Türkiye'de belli kesimler tarafından alkışlanan bir tabloydu. Türkiye'yi geriye götürmüş son derece yanlış uygulamaların adresi olmuştur. Adeta o günlerde hükümet değil MGK toplantıları gündem oluyordu. MGK Siyaset Belgesi ya da vatandaşın kırmızı kitap dediği, içinde ne olduğunun bilinmediği bir yaklaşım biçimi Türkiye'yi yönetiyordu. Vatandaşımız oyunu veriyordu ama iktidara getirdikleri bir müddet sonra antidemokratik güçler tarafından muktedir olma hükümlerini kaybediyorlardı. Bütün bu kötülüklerin dönüm noktası 60 ihtilalidir.

▶ Gösterilen kayıtlar
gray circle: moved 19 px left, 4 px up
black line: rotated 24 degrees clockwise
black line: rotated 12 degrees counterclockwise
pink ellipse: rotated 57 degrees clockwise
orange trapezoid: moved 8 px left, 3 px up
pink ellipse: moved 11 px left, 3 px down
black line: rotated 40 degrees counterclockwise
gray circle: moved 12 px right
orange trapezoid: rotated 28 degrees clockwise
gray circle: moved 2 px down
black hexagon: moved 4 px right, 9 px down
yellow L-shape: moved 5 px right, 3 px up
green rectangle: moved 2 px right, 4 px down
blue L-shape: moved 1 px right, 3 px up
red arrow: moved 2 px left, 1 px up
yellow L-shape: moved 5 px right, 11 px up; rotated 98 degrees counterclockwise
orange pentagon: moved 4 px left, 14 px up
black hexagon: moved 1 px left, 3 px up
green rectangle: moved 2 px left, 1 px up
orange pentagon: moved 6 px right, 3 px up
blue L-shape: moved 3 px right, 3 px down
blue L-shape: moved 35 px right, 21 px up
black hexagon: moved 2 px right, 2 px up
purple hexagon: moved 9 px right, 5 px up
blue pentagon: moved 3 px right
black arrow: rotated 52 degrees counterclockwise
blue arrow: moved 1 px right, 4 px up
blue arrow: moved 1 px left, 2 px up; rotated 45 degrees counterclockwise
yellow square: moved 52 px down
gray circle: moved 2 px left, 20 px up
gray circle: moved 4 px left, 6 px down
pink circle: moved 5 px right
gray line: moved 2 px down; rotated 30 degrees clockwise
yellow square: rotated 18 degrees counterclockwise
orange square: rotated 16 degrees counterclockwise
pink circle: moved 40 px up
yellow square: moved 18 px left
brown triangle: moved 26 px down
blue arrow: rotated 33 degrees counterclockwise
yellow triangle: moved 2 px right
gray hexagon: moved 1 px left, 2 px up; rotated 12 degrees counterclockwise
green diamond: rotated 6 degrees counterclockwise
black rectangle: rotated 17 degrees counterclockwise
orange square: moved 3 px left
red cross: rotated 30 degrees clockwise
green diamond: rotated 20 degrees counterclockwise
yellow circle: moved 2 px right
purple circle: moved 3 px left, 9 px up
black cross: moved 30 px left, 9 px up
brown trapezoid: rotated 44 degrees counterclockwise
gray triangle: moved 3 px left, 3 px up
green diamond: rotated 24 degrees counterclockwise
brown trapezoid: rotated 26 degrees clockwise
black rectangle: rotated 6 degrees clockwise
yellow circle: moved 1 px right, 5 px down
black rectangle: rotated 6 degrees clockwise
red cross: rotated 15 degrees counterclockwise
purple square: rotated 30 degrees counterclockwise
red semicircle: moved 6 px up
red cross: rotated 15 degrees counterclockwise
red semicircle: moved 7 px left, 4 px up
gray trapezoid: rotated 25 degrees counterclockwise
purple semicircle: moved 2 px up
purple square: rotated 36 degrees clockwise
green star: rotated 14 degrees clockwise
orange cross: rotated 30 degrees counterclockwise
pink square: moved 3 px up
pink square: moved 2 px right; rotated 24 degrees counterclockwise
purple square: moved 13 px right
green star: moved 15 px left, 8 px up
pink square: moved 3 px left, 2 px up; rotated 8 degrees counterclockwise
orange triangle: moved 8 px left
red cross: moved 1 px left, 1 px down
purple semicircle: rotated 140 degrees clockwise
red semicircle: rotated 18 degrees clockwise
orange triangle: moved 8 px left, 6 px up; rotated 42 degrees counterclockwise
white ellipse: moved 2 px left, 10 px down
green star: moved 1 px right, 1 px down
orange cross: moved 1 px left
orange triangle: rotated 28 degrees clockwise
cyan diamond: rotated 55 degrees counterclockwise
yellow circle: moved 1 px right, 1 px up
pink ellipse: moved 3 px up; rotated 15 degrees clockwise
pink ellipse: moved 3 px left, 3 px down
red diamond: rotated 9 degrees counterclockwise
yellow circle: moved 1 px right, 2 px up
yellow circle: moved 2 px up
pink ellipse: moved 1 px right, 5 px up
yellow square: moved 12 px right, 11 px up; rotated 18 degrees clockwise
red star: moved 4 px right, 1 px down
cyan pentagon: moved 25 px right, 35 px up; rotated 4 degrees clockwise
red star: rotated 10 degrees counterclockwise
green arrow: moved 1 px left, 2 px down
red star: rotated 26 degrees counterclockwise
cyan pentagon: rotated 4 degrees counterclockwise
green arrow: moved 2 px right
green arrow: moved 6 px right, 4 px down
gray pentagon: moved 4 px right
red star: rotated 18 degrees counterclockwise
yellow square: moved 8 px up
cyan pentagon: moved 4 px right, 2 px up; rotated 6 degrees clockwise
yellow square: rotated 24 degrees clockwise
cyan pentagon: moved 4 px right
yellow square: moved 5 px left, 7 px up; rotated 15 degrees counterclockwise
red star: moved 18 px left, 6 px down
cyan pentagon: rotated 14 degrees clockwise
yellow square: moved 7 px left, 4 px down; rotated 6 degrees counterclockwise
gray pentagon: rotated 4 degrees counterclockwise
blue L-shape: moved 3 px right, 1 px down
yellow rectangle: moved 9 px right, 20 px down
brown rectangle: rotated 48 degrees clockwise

▶ Yapılacaklar
1) MGK hakkındaki metinden "Türkiye'de belli kesimler" ifadesinden "noktası 60 ihtilalidir." ifadesine kadar olan kısmı olduğu gibi alıntılayın.
2) MGK hakkındaki metinde geçen "Adeta o günlerde hükümet değil MGK toplantıları gündem oluyordu." cümlesini İngilizceye çevirin.
3) MGK hakkındaki metnin devamını yazın.

▶ Yazılı cevaplar
1)
Türkiye'de belli kesimler tarafından alkışlanan bir tabloydu. Türkiye'yi geriye götürmüş son derece yanlış uygulamaların adresi olmuştur. Adeta o günlerde hükümet değil MGK toplantıları gündem oluyordu. MGK Siyaset Belgesi ya da vatandaşın kırmızı kitap dediği, içinde ne olduğunun bilinmediği bir yaklaşım biçimi Türkiye'yi yönetiyordu. Vatandaşımız oyunu veriyordu ama iktidara getirdikleri bir müddet sonra antidemokratik güçler tarafından muktedir olma hükümlerini kaybediyorlardı. Bütün bu kötülüklerin dönüm noktası 60 ihtilalidir.

2) In those days, it was practically the MGK meetings, not the government, that set the agenda.

3)
27 Nisan muhtırası kabul edilseydi bizim hükümetlerimiz de kadük hale gelecekti. Ama hükümetimiz tarafından kabul edilmediğinde bir kağıt parçasına dönüşmüştür. Neticede sivil siyasetin güçlenmesi, reformların yapılması, vesayetin kaldırılması bakımından dönüm noktası olmuştur.
Koronavirüsle ilgili dünyadaki tartışmalar büyük bir kargaşayla sürüyor. 100 yılın meydan okuması denen bir tutumla karşı karşıyayız. Kimileri 2. Dünya Savaşı'ndan sonra böyle bir tehditle dünya ile karşılaşmadığını söylüyor. Bunun insanlığın karşılaştığı en büyük tehditlerden biri olduğu rahatlıkla söylenebilir.
Ölümler oluyor, acılar oluyor bunlardan büyük üzüntü duyuyoruz. Ama aynı zamanda doğanın kendini toparlaması, iklimin dengeye gelmesi, coğrafi görünümlerin belirlenmesi, insan hayatına dair daha anlamlı söylemlerin ortaya çıkması bakımından üzerinde çok düşünülmesi gereken bir süreç bu.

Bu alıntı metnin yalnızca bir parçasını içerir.